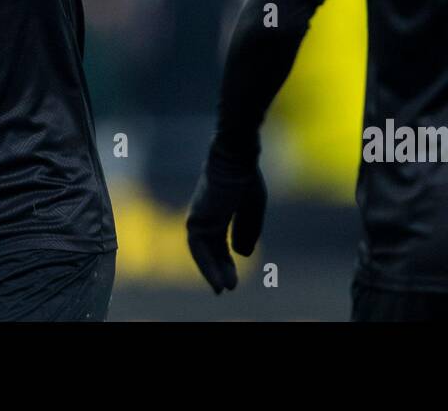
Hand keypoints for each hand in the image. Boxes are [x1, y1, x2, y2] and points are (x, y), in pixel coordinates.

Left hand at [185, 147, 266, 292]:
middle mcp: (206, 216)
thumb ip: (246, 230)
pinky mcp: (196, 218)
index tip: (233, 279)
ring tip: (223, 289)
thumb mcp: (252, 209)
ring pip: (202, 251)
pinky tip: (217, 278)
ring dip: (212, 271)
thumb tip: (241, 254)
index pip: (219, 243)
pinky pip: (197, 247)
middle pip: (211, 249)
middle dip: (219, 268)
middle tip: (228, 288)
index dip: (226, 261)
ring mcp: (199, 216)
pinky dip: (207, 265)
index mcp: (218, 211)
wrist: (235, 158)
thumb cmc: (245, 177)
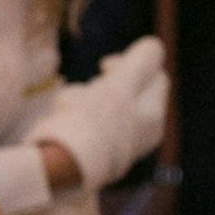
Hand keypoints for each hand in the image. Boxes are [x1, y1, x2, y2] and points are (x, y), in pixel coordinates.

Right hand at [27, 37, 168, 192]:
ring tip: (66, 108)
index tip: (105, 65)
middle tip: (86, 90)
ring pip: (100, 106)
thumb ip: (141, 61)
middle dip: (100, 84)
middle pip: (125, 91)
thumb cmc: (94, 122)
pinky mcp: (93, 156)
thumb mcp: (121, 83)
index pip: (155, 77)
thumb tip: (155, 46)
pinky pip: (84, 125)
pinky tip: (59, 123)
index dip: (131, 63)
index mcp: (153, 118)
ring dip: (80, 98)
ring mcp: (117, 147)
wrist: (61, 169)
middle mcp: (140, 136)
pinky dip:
::::::
> **EXERCISE**: Within the listing above, extract exactly the lines that run from the one containing "ring tip: (223, 289)" through the one containing "index dip: (131, 63)", excluding any pictures.

> **RESPONSE BOX**:
ring tip: (223, 289)
thumb mcp: (252, 209)
ring pip: (202, 251)
pinky tip: (217, 278)
ring dip: (212, 271)
thumb tip: (241, 254)
index pip: (219, 243)
pinky pip: (197, 247)
middle pip: (211, 249)
middle dip: (219, 268)
middle tip: (228, 288)
index dip: (226, 261)
ring mcp: (199, 216)
pinky dip: (207, 265)
index mcp: (218, 211)
wrist: (235, 158)
thumb cmc: (245, 177)
Hand keypoints for each hand in the image. Boxes are [x1, y1, x2, y2] and points are (x, y), in pixel coordinates.

Right hand at [27, 37, 168, 192]:
ring tip: (66, 108)
index tip: (105, 65)
middle tip: (86, 90)
ring pip: (100, 106)
thumb ip: (141, 61)
middle dip: (100, 84)
middle pip: (125, 91)
thumb cmc: (94, 122)
pinky mcp: (93, 156)
thumb mcp: (121, 83)
index pip: (155, 77)
thumb tip: (155, 46)
pinky pip: (84, 125)
pinky tip: (59, 123)
index dip: (131, 63)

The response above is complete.